Esse modelo foi pervertido pelo sistemático uso dos recursos recolhidos sobre o faturamento das teles (e direcionado para o Fust) para a redução do endividamento público e ajuda nas metas de superávit primário.
O resultado disso foi que a maior parte dos investimentos no setor relacionados à popularização dos serviços, especialmente a internet, ficou concentrada em compromissos de investimentos decorrentes dos leilões de frequência da telefonia celular.
Segundo o relatório do TCU, entre 2007 e 2021, a Anatel (Agência Nacional de Telecomunicações) realizou 16 leilões de frequências (avenidas no ar por onde as teles fazem trafegar seus dados) cujo valor arrecadado seria de R$ 79,8 bilhões.
No entanto, para estimular investimentos e acelerar a instalação de infraestrutura nas localidades mais afastadas, a agência —com aval do governo— trocou esse dinheiro por compromissos obrigatórios de investimento da ordem de R$ 78 bilhões (em valores corrigidos pela inflação pelos técnicos do TCU).

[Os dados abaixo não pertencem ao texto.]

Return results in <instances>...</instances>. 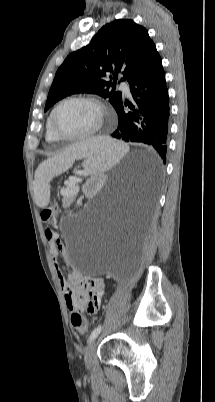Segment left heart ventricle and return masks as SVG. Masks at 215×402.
I'll list each match as a JSON object with an SVG mask.
<instances>
[{
    "label": "left heart ventricle",
    "instance_id": "left-heart-ventricle-1",
    "mask_svg": "<svg viewBox=\"0 0 215 402\" xmlns=\"http://www.w3.org/2000/svg\"><path fill=\"white\" fill-rule=\"evenodd\" d=\"M99 111L89 102L70 101L62 105L55 116V124L66 135H80L92 130L98 123Z\"/></svg>",
    "mask_w": 215,
    "mask_h": 402
}]
</instances>
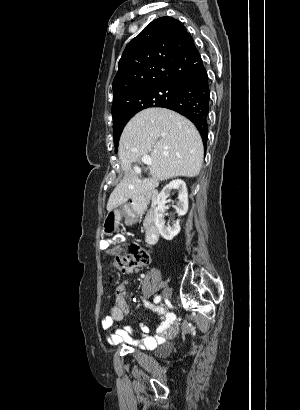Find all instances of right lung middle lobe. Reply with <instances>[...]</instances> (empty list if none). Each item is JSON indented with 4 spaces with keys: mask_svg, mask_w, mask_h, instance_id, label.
<instances>
[{
    "mask_svg": "<svg viewBox=\"0 0 300 410\" xmlns=\"http://www.w3.org/2000/svg\"><path fill=\"white\" fill-rule=\"evenodd\" d=\"M180 88V85H167L142 90L134 94L124 113L113 118L115 152L124 126L137 112L148 107H161L164 103L170 102Z\"/></svg>",
    "mask_w": 300,
    "mask_h": 410,
    "instance_id": "obj_1",
    "label": "right lung middle lobe"
}]
</instances>
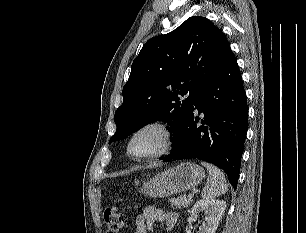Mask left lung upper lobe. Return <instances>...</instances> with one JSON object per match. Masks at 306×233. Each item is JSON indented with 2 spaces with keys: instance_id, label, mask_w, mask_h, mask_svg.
Masks as SVG:
<instances>
[{
  "instance_id": "obj_1",
  "label": "left lung upper lobe",
  "mask_w": 306,
  "mask_h": 233,
  "mask_svg": "<svg viewBox=\"0 0 306 233\" xmlns=\"http://www.w3.org/2000/svg\"><path fill=\"white\" fill-rule=\"evenodd\" d=\"M230 50L224 33L200 16L148 40L132 63L109 143L156 120L170 125L173 140Z\"/></svg>"
}]
</instances>
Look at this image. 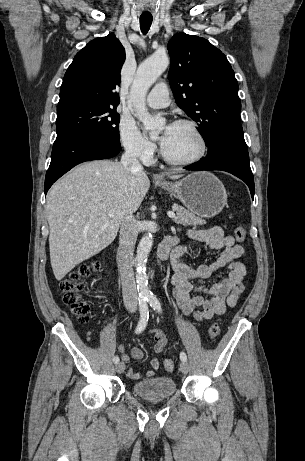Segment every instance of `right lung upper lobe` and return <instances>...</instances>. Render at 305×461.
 Returning <instances> with one entry per match:
<instances>
[{"label":"right lung upper lobe","instance_id":"cb5924a9","mask_svg":"<svg viewBox=\"0 0 305 461\" xmlns=\"http://www.w3.org/2000/svg\"><path fill=\"white\" fill-rule=\"evenodd\" d=\"M125 49L114 34L90 41L74 57L61 85L58 107L89 102L118 106Z\"/></svg>","mask_w":305,"mask_h":461}]
</instances>
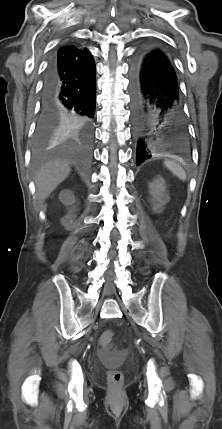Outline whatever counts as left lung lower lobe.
<instances>
[{
  "label": "left lung lower lobe",
  "mask_w": 222,
  "mask_h": 429,
  "mask_svg": "<svg viewBox=\"0 0 222 429\" xmlns=\"http://www.w3.org/2000/svg\"><path fill=\"white\" fill-rule=\"evenodd\" d=\"M130 78L137 165L156 154L186 151L187 124L169 56L153 44L140 47L132 60Z\"/></svg>",
  "instance_id": "1"
}]
</instances>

Para o ministro Walton Alencar, mesmo abrindo mão de tantos recursos, o país ainda patina na democratização do acesso à internet.
“Ainda há muita disparidade na oferta, na qualidade e no acesso à internet em banda larga entre regiões e localidades do país, bairros de uma mesma cidade e classes sociais. Nesse sentido, a política pública precisa avançar para uma maior inclusão digital da sociedade brasileira”, diz o ministro em seu relatório.

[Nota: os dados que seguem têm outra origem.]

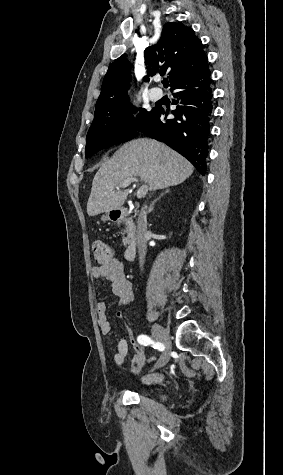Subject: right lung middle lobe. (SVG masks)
Segmentation results:
<instances>
[{"label": "right lung middle lobe", "instance_id": "right-lung-middle-lobe-1", "mask_svg": "<svg viewBox=\"0 0 283 475\" xmlns=\"http://www.w3.org/2000/svg\"><path fill=\"white\" fill-rule=\"evenodd\" d=\"M140 111L136 117L132 113ZM151 111L137 109L128 102L95 108L94 120L87 133L85 157L96 152L129 140L136 136L154 115Z\"/></svg>", "mask_w": 283, "mask_h": 475}]
</instances>
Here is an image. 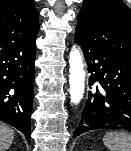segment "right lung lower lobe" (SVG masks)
Instances as JSON below:
<instances>
[{
	"label": "right lung lower lobe",
	"mask_w": 131,
	"mask_h": 151,
	"mask_svg": "<svg viewBox=\"0 0 131 151\" xmlns=\"http://www.w3.org/2000/svg\"><path fill=\"white\" fill-rule=\"evenodd\" d=\"M36 36L0 41V121L25 134L30 141Z\"/></svg>",
	"instance_id": "right-lung-lower-lobe-1"
}]
</instances>
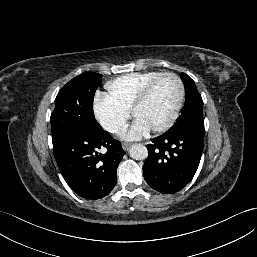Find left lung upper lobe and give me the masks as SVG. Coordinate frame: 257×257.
Wrapping results in <instances>:
<instances>
[{"label":"left lung upper lobe","instance_id":"left-lung-upper-lobe-1","mask_svg":"<svg viewBox=\"0 0 257 257\" xmlns=\"http://www.w3.org/2000/svg\"><path fill=\"white\" fill-rule=\"evenodd\" d=\"M180 77L184 83L186 99L182 113L177 119L176 124L167 131L169 133L189 127L204 128L203 101L196 85L187 74L181 73Z\"/></svg>","mask_w":257,"mask_h":257}]
</instances>
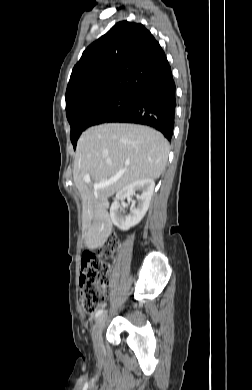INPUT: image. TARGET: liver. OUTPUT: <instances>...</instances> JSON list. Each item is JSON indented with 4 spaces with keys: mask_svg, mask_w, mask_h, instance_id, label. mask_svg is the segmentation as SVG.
Listing matches in <instances>:
<instances>
[{
    "mask_svg": "<svg viewBox=\"0 0 252 390\" xmlns=\"http://www.w3.org/2000/svg\"><path fill=\"white\" fill-rule=\"evenodd\" d=\"M168 153V141L147 126L108 123L83 132L77 144L73 179L82 198V229L87 248L103 245L112 231L108 198L132 182L159 178ZM85 175L93 181L85 182ZM114 178V183L94 189V183Z\"/></svg>",
    "mask_w": 252,
    "mask_h": 390,
    "instance_id": "liver-1",
    "label": "liver"
}]
</instances>
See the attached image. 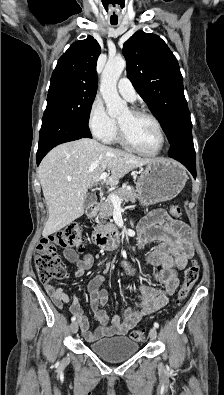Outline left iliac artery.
<instances>
[{"label": "left iliac artery", "instance_id": "left-iliac-artery-1", "mask_svg": "<svg viewBox=\"0 0 224 395\" xmlns=\"http://www.w3.org/2000/svg\"><path fill=\"white\" fill-rule=\"evenodd\" d=\"M155 328H159V324L157 322L154 323Z\"/></svg>", "mask_w": 224, "mask_h": 395}]
</instances>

De acordo com ele, 82% dos domicílios brasileiros possuem acesso à internet, sendo que na área urbana são 83% e na área rural 71%.
Os dados revelam ainda uma desigualdade de domicílios conectados nas diferentes classes econômicas. Enquanto os domicílios da classe A estão completamente conectados (100%), apenas 61% dos domicílios das classes D e E contam com acesso à internet. Os domicílios da classe B conectados corresponderam a 98% e os da classe C, 89%.

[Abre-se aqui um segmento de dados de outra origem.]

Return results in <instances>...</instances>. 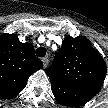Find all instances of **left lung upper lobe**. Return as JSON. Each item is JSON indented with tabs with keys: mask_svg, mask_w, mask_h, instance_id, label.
<instances>
[{
	"mask_svg": "<svg viewBox=\"0 0 108 108\" xmlns=\"http://www.w3.org/2000/svg\"><path fill=\"white\" fill-rule=\"evenodd\" d=\"M106 71V63L87 38L67 35L49 68V78L51 82L100 90Z\"/></svg>",
	"mask_w": 108,
	"mask_h": 108,
	"instance_id": "5c2ea615",
	"label": "left lung upper lobe"
}]
</instances>
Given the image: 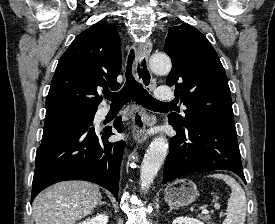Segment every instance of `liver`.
<instances>
[{"label": "liver", "mask_w": 275, "mask_h": 224, "mask_svg": "<svg viewBox=\"0 0 275 224\" xmlns=\"http://www.w3.org/2000/svg\"><path fill=\"white\" fill-rule=\"evenodd\" d=\"M100 200V190L92 183H57L34 199L35 224H74L91 214Z\"/></svg>", "instance_id": "6515ba94"}]
</instances>
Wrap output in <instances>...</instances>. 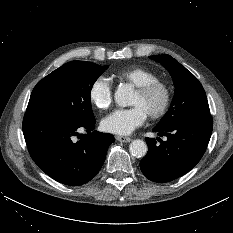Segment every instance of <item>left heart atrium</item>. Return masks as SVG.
<instances>
[{"mask_svg":"<svg viewBox=\"0 0 233 233\" xmlns=\"http://www.w3.org/2000/svg\"><path fill=\"white\" fill-rule=\"evenodd\" d=\"M146 118L147 114L139 106L117 109L102 120V127L110 133L127 135L141 126Z\"/></svg>","mask_w":233,"mask_h":233,"instance_id":"obj_1","label":"left heart atrium"}]
</instances>
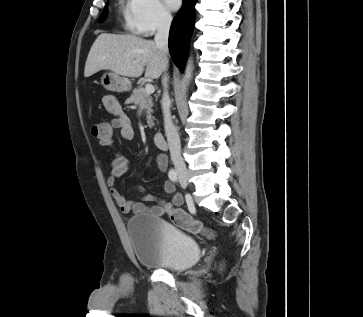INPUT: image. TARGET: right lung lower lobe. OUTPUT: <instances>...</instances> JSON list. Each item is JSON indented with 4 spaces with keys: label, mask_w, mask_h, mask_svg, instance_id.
<instances>
[{
    "label": "right lung lower lobe",
    "mask_w": 363,
    "mask_h": 317,
    "mask_svg": "<svg viewBox=\"0 0 363 317\" xmlns=\"http://www.w3.org/2000/svg\"><path fill=\"white\" fill-rule=\"evenodd\" d=\"M195 3L196 0H183V5L175 16L170 30V54L180 71H183L187 56L188 41L193 29Z\"/></svg>",
    "instance_id": "obj_1"
}]
</instances>
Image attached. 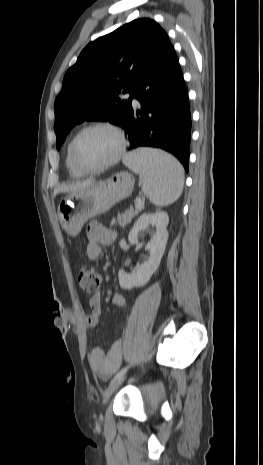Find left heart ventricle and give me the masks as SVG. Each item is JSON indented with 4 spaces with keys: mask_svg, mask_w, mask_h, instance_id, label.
Here are the masks:
<instances>
[{
    "mask_svg": "<svg viewBox=\"0 0 263 465\" xmlns=\"http://www.w3.org/2000/svg\"><path fill=\"white\" fill-rule=\"evenodd\" d=\"M118 141L115 135L102 128L85 132L76 145L79 162L86 167H96L109 161L116 153Z\"/></svg>",
    "mask_w": 263,
    "mask_h": 465,
    "instance_id": "obj_1",
    "label": "left heart ventricle"
}]
</instances>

Por regiões do país, os maiores percentuais de domicílios que não possuem acesso à internet são os das regiões Nordeste (22%) e Norte (20%).
Em relação aos Termos de Ajustamento de Conduta (TACs), o TCU também apontou a excessiva benevolência da Anatel ao permitir que as empresas trocassem multas por investimentos escolhendo até 40% das localidades onde instalariam infraestrutura ou melhorariam a capacidade de escoamento de dados.
Isso pode ter gerado duplicidade de investimentos em locais onde as empresas já vinham investindo, especialmente em grandes centros urbanos —acentuando ainda mais a disparidade de acessos e condições de serviço em regiões mais pobres.
Em seu voto, o ministro Walton Alencar deve recomendar que o Ministério das Comunicações elabore um planejamento estratégico de longo prazo para corrigir essas distorções, evitando que somente políticas regulatórias implementadas pela Anatel funcionem como fio condutor dos investimentos no setor.